What needs to be done:
Quote all lines below exactly. Images stay out.

Task input:
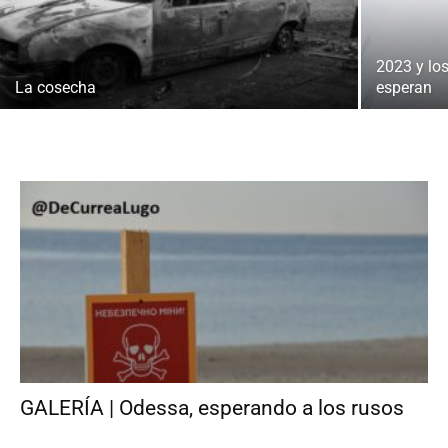
2023 y lo
La cosecha
esperan
GALERÍA | Odessa, esperando a los rusos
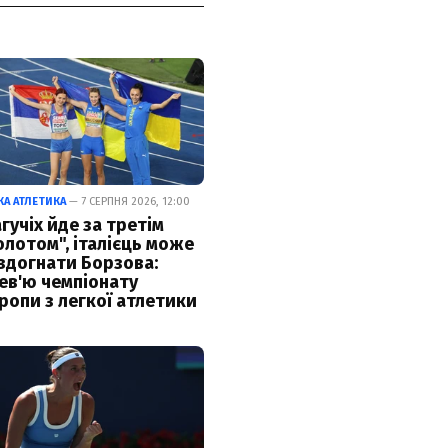
КА АТЛЕТИКА
— 7 СЕРПНЯ 2026, 12:00
гучіх йде за третім
олотом", італієць може
здогнати Борзова:
ев'ю чемпіонату
ропи з легкої атлетики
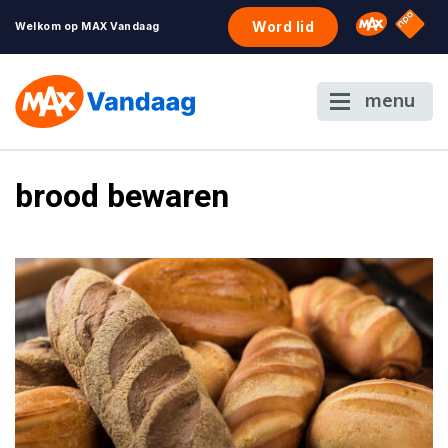
NPO S
Omroep 
Word lid
Welkom op MAX Vandaag
menu
brood bewaren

Task output:
2023 y lo
La cosecha
esperan
GALERÍA | Odessa, esperando a los rusos
КА АТЛЕТИКА
— 7 СЕРПНЯ 2026, 12:00
гучіх йде за третім
олотом", італієць може
здогнати Борзова:
ев'ю чемпіонату
ропи з легкої атлетики
NPO S
Omroep 
Word lid
Welkom op MAX Vandaag
menu
brood bewaren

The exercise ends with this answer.